Feature: Understanding the Man Who Killed Sabina Rose O’Donnell

One night last June, Sabina Rose O’Donnell, a popular young waitress heading home in Northern Liberties, was dragged from her bike, raped, and murdered. An 18-year-old man who lived 10 blocks away, in North Philadelphia, confessed. The media portrayed her killing as random. Given the way the city is changing, it may be anything but.

 

How exactly the Northern Liberties we now know happened isn’t an easy question to answer. Early ripples of change came in the mid-1970s, with Dankanis and a small group of women acting as community organizers, forming the Northern Liberties Neighbors Association, and obtaining federal funding to renovate several dozen abandoned properties in the neighborhood. Shortly thereafter, artists — graduates of the city’s fine-arts schools seeking large, affordable live-work spaces — moved in. In the past decade, the nationwide housing bubble was amplified locally by the city’s 10-year tax abatement program. There was the realization — at last, 200 years on — of a fully formed Center City, sending residents seeking cheaper housing outward. And then there was Bart Blatstein.

By now, there’s a mythology associated with Blatstein. It begins on an icy winter day 10 years ago, when he showed up on a whim at a Holiday Inn downtown for a sheriff’s auction of the landmark 12-acre Schmidt’s Brewery property. Blatstein had known the neighborhood only from dropping in at Klein’s at 2nd and Brown, where he bought appliances for his projects in other parts of the city; it was a parcel and a neighborhood he’d had no intention of buying into. He nevertheless walked out of the sale with the deed, for what would end up, in hindsight, a swindling: $1.8 million. Next, he began aggressively buying up properties — most of them vacant — to create what he calls a “critical-mass assemblage” of real estate he could use to transform this “netherworld of decrepit structures and homelessness and drug abuse” into something … well, something wholly different.

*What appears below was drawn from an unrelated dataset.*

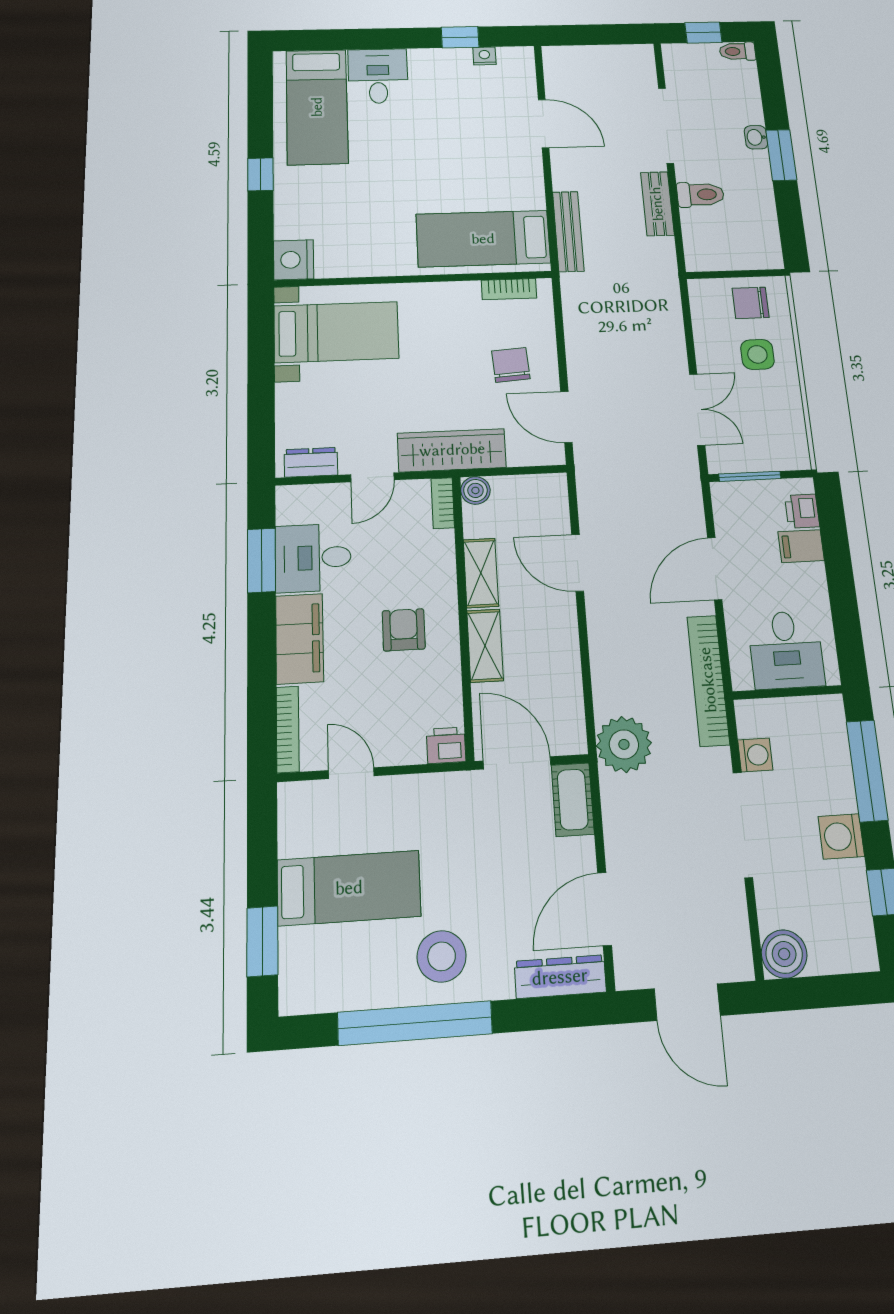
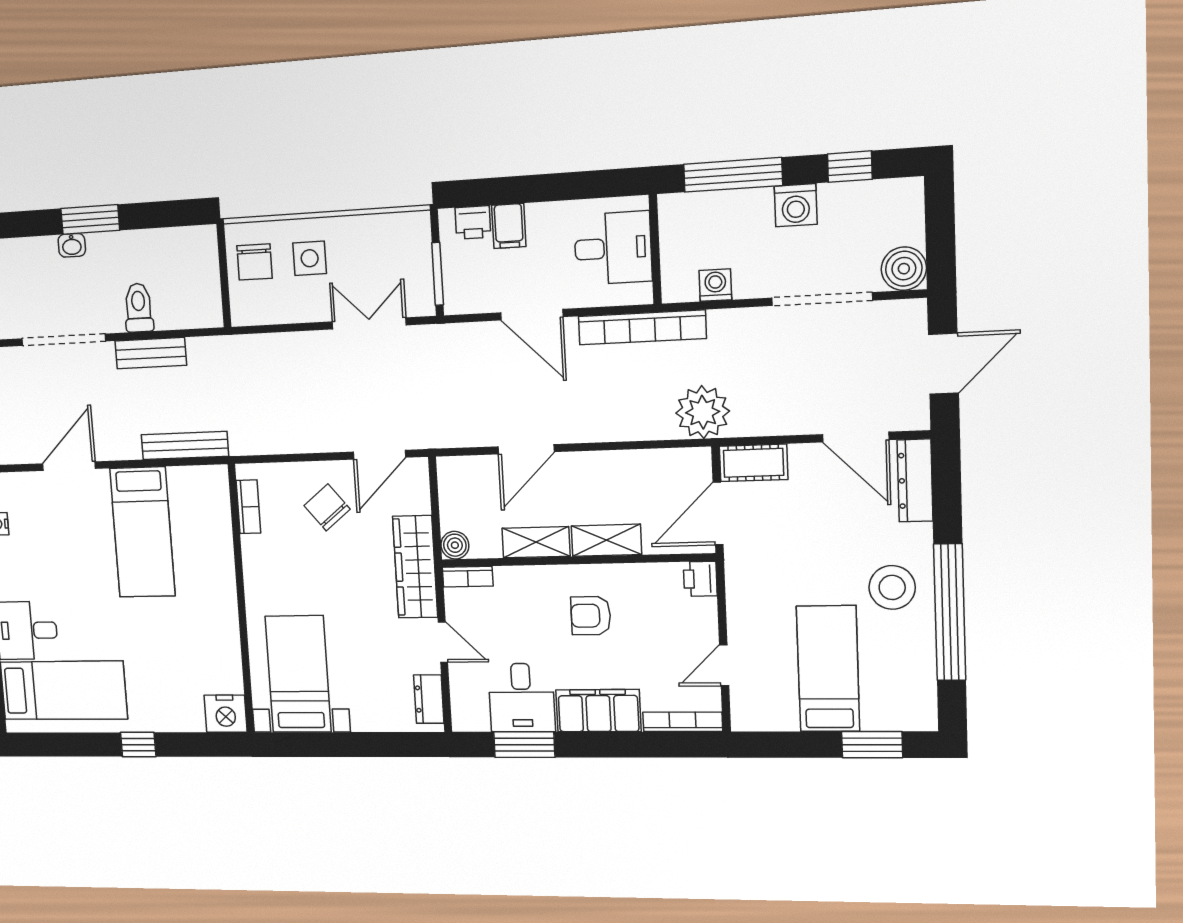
bed: (483, 239) -> (142, 532), moved
chair: (511, 365) -> (327, 507), turned 55
doorway: (743, 825) -> (822, 299), moved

He doesn’t mention that in his early years as the neighborhood’s largest landowner, he and those who predated him often fought bitterly over concerns, which were not unfounded, that his initial plans would have turned Northern Liberties into a sort of strip-mall-meets-Disneyland. And it was those arguments, ultimately, that led Blatstein to the realization that he had a “special obligation” to the neighborhood. At the same time, Blatstein intuited that marketing and perpetuating cool — providing the neighborhood with a cohesive, overarching identity, even if it was one rooted in eclecticism — could make him very, very rich. Working with local architectural firm Erdy McHenry, Blatstein embraced a loose postmodern aesthetic that would become a signature. He converted crumbling old factories — and an old school — into modern high-rent apartments. He built two giant new apartment buildings that resemble huge, bending glass fish tanks. He signed leases to a neighborhood coffee shop and a designer pet store, an upscale tapas bar, a skateboard shop, an art gallery and, of all things, a place that sells only custom-made corsets (starting at $400). Finally, he returned to the beginning, to the brewery property, the 80,000-square-foot Piazza at Schmidts. The Schmidt’s Brewery site, the former symbol of working-class Philadelphia, opened in 2009 as a 21st-century answer to Rittenhouse Square, despite its kitschy commercialism. Today, Bart Blatstein is said to own one-fifth of all of Northern Liberties, now one of the more expensive neighborhoods in the city.